Check out the polling data- the support for this war is aflling every day. Do you think that most of us who now question this rational for this war are in cahoots with Soros and company? Can you back it up?

I'm just asking you to consider the possiblity (which I, for one, represent) that many conservatitives- even ones who supported Bush early on- now doubt the validity of starting this war?

bob said...

John Wilks,I never claimed alliance only association unless everyone at the protest this past weekend was directly affiliated with one of said groups I would say this shows an association.I don't think I can prove most people think this way but why would the anti war crowd choose not remove the perception of connection.

John Wilks said...

So how would, for example, remove this "perception of connection?" What am I supposed to do, send George Soros an e-mail and tell him to stop agreeing with me about the war because he makes me look bad?

Look, clearly some folks who oppose this war will march with and share the stage with anyone who furthers their aims, not matter who they are.
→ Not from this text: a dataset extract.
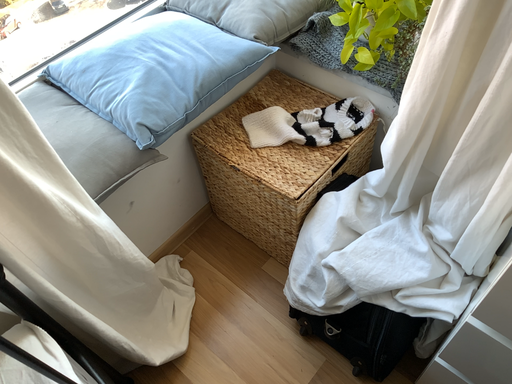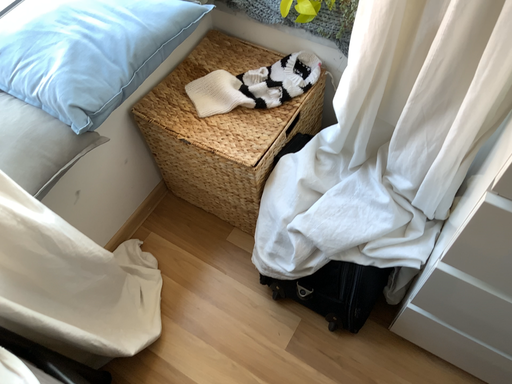
Question: How did the camera likely rotate when shooting the video?

Choices:
 (A) rotated left
 (B) rotated right

Answer: (B)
If you have a bone to pick with those individuals, then fine.

But for the rest of us, just because we share an opinion about one topic or one instance within a topic with some folks doesn't make us part of their crowd.

So again- if you're going to go pointing fingers, at least be specific and don't just wave in a general direction. You're making it tough to understand exactly who you're upset with and why when you fail to be specific.

bob said...

John Wilks, My whole point was in context of the anti war protest of the previous weekend. When the main sponsor of a protest are the extremist it's their point of view that is going to be loudest. So anyone who attends is in fact giving support to the extremist views. This may not be the intent but it sure muddies up the picture.I don't mean to offend or point fingers but if someone is attending this type of protest they need to look around and listen and make sure they agree with whats being expressed.

John Wilks said...


OK, I can see what your point about the protest. That makes more sense. And I agree with you that some groups put their credibility at risk by failing to distinguish themselves from some of the more radical groups involved. (Which was John's point at the start of all this.) Yeah- no two ways about it.
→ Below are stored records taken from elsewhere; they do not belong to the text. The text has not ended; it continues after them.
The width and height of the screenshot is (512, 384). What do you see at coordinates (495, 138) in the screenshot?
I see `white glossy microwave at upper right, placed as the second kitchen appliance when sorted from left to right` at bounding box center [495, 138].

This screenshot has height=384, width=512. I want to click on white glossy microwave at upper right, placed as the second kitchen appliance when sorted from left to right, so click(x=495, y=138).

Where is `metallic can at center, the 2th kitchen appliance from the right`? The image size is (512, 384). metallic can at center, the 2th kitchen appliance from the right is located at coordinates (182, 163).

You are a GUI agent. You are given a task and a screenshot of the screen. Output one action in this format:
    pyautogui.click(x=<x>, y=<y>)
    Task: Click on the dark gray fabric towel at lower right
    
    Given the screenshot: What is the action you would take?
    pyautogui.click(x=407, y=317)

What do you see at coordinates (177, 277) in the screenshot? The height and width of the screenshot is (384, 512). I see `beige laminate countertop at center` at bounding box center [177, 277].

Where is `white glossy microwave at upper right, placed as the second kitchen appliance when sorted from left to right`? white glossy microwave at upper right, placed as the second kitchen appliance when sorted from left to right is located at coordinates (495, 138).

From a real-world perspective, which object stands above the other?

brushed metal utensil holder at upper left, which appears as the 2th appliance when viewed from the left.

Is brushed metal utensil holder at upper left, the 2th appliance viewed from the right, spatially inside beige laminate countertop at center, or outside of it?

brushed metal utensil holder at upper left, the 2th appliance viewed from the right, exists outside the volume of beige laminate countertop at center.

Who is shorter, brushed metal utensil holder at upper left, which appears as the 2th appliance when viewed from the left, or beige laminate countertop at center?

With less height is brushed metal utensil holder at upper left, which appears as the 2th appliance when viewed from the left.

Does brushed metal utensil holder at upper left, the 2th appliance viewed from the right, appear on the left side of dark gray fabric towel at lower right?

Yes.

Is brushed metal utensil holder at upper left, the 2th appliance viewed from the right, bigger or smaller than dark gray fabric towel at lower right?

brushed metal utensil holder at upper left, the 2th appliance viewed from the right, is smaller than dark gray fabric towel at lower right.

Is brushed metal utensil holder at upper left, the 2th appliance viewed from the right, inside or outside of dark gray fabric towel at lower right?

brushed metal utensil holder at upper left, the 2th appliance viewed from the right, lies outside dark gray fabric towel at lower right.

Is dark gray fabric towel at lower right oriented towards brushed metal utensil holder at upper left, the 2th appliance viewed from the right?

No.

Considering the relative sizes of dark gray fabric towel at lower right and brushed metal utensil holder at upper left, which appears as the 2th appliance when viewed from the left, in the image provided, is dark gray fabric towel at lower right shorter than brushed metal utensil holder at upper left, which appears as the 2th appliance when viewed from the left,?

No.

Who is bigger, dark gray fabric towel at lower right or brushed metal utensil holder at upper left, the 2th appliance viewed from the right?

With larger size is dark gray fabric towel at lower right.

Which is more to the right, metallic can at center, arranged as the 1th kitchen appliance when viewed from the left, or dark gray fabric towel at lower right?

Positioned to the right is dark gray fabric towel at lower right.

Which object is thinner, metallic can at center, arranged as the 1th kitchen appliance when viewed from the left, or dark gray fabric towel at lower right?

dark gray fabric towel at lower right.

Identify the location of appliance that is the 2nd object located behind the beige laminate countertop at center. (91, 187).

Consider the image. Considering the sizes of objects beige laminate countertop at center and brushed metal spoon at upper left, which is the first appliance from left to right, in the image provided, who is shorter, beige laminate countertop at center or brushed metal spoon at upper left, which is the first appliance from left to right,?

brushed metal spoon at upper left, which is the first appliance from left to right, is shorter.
It is like the whole Hearts on Fire deal- lots of people opposed to the rally also bent over backwards to oppose what the Klan planned to do as well so that groups like IRD would not be unfairly linked to the KKK.

Just imagine what the left would say if folks from Good News and IRD had decided to protest with the Klan! They'd have a field day painting evryone who supports traditional views on sexuality as hate filled biggots.

And yet some of the left think that when their passionate protests lead them to be seen with leftist extremeists, they are just being open-minded and trying to find common ground.

Of course, this leads to the great double standard of American pop-culture.

I mean, when a left-leaning college students wears a Fidel Castro t-shirt around campus, people smile, wink and nod- its just expected youthful rebellion.

But imagine if some fool kid started making a wearing a David Duke shirt on a large campus near you- they would hound that kid endlessly- and for good reason.

But as bad as Duke is (and I'm not denying how evil the Klan is,) who has done the most damage to the world in their time on earth, Duke or Castro? Which one very nearly plunged the world into Nuclear war?

bob said...

John Wilks, It just goes to show if you talk long enough both parties can at least understand where each person is coming from.